TEXTE DU DOCUMENT
● ● ● ●
Voyons si votre blog préféré s’inscrit dans cet ensemble ou s’il joue son crâneur bloqueur zadiste.

Bon, inutile de faire durer trop longtemps le suspense (d’autant plus que le titre vous donne un indice sérieux), on a aimé.

Deux ans après son adaptation étrange et pas franchement intéressante des Malheurs de Sophie, Christophe Honoré choisit d’évoquer les années Sida, pas au travers d’Act Up comme 120 battements Par Minute (2017) (Grand Prix à Cannes l’an dernier), mais sous un angle plus personnel, plus intime, moins militant.

Arthur (Vincent Lacoste), un jeune étudiant rencontre Jacques (Pierre Deladonchamps), un écrivain père de famille dans un cinéma rennais, un soir de 1993. Les deux hommes vont s’apprivoiser doucement et s’aimer en dépit de la distance (Jacques est parisien) et du danger (Jacques est également malade).

Honoré nous dépeint un monde où l’on s’aime en cachette la nuit au cœur du décor urbain. La mort plane (le sida a commencé ses ravages…) mais la joie est là, la lumière perce dans la noirceur. C’est la grande force du film, l’humour est très présent et désamorce un récit qui aurait tôt fait de trop sombrer dans le pathos, sans pour autant nier la dure réalité.

Vincent Lacoste est excellent et se donne à fond dans son rôle en interprétant des scènes explicites notamment.

Son partenaire à l’écran, Pierre Deladonchamps est la véritable révélation du film :  son jeu toute en retenue apporte un contraste avec Lacoste, lui conférant un charisme certain mais symbolise aussi l’épée de Damoclès présente au dessus de lui, son temps est compté, il n’a pas forcément envie de s’engager dans une relation sur le long terme.

Seul gros bémol niveau distribution : Denis Podalydès. Il est très en dessous de ses camarades, ne semble pas très à l’aise, ce qui amène un décalage plutôt drôle sur quelques scènes mais ne fonctionne pas sur la durée, malheureusement.

La durée, justement. C’est le gros point noir du film ! 2 h 12 c’est beaucoup « trop » long pour ce qu’on nous propose. La destinée des différents personnages s’étire en longueur et en dépit de l’attachement évident qu’on a pour eux ou des dialogues très bien écrits, on s’ennuie !!

C’est dommage car cette longue durée aurait pu permettre de développer les rôles secondaires bien trop absents : Nadine, la petite amie délaissée d’Arthur (Adèle Wismes), la femme (Sophie Letourneur) et l’enfant de Jacques (incarné par le petit Tristan Farge).

On aimerait en savoir plus sur eux, savoir aussi comment ils en sont arrivés là avec les personnages principaux. Frustrant.

Cependant, Plaire, aimer et courir reste un projet très intéressant (pas comme Les Malheurs !!! C’est déjà ça !!!) qui mérite le bon accueil critique qu’il a reçu. De même, Vincent Lacoste ou Pierre Deladonchamps auraient presque mérité un prix d’interprétation sur la Croisette.
● ● ● ●
DONNÉES ÉTUDIÉES
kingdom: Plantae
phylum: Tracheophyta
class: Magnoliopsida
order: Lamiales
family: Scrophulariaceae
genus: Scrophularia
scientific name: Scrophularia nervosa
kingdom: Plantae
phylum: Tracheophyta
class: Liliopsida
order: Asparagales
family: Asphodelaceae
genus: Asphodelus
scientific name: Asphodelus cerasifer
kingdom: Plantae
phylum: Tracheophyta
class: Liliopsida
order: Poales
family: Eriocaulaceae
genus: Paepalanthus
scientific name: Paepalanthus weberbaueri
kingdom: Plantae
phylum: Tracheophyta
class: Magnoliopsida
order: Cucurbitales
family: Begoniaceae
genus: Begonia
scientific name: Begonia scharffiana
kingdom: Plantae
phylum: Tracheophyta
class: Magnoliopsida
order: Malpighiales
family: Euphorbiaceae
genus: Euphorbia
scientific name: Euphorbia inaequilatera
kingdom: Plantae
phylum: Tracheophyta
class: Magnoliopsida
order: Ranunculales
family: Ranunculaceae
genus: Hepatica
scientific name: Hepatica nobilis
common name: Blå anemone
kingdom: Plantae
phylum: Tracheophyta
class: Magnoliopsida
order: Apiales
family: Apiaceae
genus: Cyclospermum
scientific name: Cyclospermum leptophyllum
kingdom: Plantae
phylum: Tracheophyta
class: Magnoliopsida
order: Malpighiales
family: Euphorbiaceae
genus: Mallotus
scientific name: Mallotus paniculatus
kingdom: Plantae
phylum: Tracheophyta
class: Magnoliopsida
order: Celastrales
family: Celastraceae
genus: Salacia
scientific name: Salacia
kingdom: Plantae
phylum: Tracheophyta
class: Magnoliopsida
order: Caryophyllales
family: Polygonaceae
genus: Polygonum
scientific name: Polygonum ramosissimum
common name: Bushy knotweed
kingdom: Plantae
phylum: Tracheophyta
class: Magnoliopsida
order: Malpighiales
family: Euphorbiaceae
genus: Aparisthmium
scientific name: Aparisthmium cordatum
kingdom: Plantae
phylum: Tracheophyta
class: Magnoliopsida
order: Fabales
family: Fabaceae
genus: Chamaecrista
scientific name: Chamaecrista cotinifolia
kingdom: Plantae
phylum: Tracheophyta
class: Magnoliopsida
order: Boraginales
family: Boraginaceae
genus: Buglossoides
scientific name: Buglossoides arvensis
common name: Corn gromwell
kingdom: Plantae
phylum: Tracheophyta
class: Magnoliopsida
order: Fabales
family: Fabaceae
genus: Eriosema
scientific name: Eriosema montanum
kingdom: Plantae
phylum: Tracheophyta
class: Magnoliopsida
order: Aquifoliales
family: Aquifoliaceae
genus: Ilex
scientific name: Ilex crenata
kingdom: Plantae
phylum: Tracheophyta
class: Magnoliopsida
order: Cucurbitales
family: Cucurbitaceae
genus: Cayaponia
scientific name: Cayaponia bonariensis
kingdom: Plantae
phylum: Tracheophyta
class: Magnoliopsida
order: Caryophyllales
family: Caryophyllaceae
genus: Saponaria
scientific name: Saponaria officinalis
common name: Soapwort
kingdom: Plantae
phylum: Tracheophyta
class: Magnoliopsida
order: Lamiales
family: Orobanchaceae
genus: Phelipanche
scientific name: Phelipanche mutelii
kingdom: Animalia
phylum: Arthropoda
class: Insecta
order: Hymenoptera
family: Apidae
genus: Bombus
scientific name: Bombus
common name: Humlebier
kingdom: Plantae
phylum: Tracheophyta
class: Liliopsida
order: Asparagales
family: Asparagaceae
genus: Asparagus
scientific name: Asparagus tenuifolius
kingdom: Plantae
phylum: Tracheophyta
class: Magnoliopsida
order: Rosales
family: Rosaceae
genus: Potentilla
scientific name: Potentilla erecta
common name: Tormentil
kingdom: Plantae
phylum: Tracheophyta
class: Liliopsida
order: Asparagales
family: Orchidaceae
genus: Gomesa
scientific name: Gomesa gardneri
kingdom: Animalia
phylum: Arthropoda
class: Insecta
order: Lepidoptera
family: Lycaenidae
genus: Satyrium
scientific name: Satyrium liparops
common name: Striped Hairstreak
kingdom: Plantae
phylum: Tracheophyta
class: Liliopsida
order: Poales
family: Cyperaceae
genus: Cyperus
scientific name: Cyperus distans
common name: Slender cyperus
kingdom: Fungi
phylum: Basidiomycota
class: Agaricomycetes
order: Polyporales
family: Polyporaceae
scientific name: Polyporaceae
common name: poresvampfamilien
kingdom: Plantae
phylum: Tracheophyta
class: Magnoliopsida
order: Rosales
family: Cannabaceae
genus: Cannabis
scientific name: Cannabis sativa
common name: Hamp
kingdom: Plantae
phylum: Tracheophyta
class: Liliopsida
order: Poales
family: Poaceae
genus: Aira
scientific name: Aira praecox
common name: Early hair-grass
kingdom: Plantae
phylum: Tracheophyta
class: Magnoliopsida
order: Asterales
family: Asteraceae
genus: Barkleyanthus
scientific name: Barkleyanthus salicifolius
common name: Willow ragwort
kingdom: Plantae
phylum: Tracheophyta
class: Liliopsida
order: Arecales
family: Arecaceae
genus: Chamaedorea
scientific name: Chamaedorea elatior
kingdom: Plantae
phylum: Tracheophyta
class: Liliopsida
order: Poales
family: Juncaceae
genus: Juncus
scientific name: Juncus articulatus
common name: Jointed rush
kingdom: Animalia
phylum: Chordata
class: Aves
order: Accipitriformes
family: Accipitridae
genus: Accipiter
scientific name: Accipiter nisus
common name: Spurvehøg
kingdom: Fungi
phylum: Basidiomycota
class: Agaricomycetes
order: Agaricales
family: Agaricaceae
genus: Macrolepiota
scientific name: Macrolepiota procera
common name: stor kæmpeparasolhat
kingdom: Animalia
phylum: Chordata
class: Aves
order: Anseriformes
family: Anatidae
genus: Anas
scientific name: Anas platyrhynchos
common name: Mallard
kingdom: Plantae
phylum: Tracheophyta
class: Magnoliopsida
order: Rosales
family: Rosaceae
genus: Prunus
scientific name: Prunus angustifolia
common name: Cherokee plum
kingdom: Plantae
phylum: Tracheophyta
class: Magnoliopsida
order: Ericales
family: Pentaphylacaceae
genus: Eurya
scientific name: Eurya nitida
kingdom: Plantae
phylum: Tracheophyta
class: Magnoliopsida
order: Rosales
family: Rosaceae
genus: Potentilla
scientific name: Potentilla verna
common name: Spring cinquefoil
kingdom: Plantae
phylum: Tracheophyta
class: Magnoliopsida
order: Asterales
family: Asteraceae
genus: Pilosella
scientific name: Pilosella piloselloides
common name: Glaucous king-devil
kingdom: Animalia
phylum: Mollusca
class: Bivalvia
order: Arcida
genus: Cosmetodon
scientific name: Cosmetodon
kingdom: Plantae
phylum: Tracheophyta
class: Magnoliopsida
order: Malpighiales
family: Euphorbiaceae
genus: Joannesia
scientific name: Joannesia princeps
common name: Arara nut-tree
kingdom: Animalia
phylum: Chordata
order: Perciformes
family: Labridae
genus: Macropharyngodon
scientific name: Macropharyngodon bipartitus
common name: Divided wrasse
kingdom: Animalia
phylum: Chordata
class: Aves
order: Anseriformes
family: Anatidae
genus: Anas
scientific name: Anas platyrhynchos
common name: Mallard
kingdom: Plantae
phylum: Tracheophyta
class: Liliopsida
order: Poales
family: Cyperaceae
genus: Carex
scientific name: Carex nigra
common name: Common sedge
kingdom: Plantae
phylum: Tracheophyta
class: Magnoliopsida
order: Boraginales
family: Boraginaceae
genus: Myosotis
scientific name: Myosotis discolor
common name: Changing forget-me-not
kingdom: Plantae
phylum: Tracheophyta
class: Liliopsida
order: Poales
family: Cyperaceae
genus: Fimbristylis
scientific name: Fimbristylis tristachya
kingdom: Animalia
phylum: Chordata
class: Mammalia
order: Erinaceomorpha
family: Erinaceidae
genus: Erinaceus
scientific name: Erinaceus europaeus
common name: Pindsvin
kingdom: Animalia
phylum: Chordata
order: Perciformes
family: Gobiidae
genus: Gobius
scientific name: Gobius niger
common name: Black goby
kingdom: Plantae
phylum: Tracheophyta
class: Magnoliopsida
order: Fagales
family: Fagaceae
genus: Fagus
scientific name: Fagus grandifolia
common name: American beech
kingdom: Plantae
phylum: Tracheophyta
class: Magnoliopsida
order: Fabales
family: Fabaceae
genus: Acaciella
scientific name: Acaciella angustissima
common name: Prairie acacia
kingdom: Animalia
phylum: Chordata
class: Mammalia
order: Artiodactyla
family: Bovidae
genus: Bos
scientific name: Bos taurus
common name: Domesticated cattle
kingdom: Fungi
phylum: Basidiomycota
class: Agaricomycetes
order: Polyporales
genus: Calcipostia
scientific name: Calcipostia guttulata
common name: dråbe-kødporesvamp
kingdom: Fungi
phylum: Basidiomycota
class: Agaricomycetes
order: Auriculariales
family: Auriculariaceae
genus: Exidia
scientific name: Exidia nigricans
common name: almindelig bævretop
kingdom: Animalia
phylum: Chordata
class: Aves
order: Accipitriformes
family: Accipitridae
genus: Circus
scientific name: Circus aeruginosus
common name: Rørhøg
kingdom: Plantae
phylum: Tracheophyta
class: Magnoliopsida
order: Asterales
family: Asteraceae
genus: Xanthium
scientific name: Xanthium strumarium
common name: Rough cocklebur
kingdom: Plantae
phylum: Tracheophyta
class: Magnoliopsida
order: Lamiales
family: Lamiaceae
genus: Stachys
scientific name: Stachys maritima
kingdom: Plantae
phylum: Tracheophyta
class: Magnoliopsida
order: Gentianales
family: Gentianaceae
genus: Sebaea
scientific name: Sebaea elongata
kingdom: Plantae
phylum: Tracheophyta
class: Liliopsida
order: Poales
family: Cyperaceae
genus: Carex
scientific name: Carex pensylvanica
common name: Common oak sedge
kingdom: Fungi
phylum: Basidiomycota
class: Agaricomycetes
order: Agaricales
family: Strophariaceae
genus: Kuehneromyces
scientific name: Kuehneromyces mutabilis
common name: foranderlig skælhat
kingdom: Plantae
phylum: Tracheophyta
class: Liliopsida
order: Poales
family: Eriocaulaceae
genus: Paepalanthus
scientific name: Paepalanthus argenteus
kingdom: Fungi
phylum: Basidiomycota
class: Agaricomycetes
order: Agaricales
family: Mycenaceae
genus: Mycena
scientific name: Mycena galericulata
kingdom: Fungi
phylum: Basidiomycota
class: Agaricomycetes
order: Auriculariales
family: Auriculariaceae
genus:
● ● ● ●
CONSIGNE A
D'après la critique, combien de temps dure le film ?
CONSIGNE B
Recopiez un passage de la critique : commencez aux mots « C’est dommage car » et arrêtez-vous après les mots « petit Tristan Farge). ».

RÉPONSE A
2 h 12.

RÉPONSE B
C’est dommage car cette longue durée aurait pu permettre de développer les rôles secondaires bien trop absents : Nadine, la petite amie délaissée d’Arthur (Adèle Wismes), la femme (Sophie Letourneur) et l’enfant de Jacques (incarné par le petit Tristan Farge).